## Instructions for the task
Copy out the data below word for word, and leave out the pictures.

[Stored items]
* BEGIN *
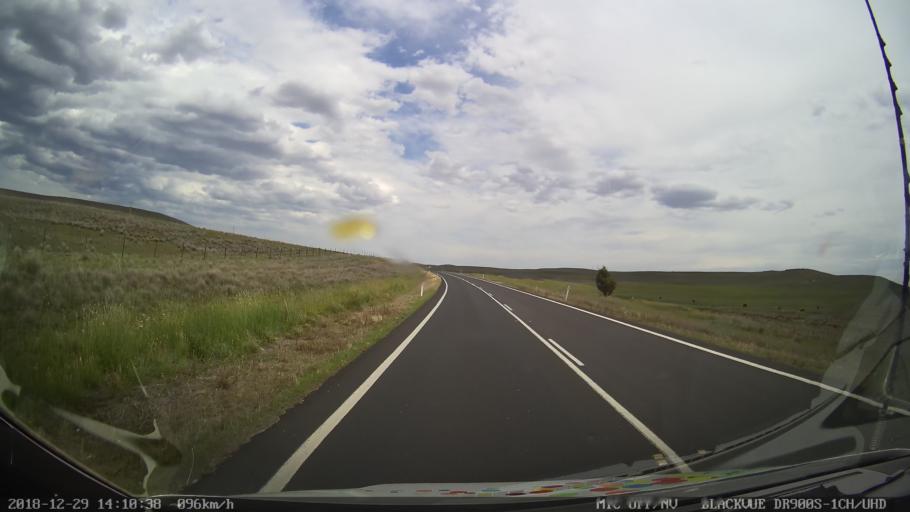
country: AU
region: New South Wales
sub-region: Cooma-Monaro
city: Cooma
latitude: -36.3945
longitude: 149.2167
* END *
## Answer below
country: AU
region: New South Wales
sub-region: Cooma-Monaro
city: Cooma
latitude: -36.3945
longitude: 149.2167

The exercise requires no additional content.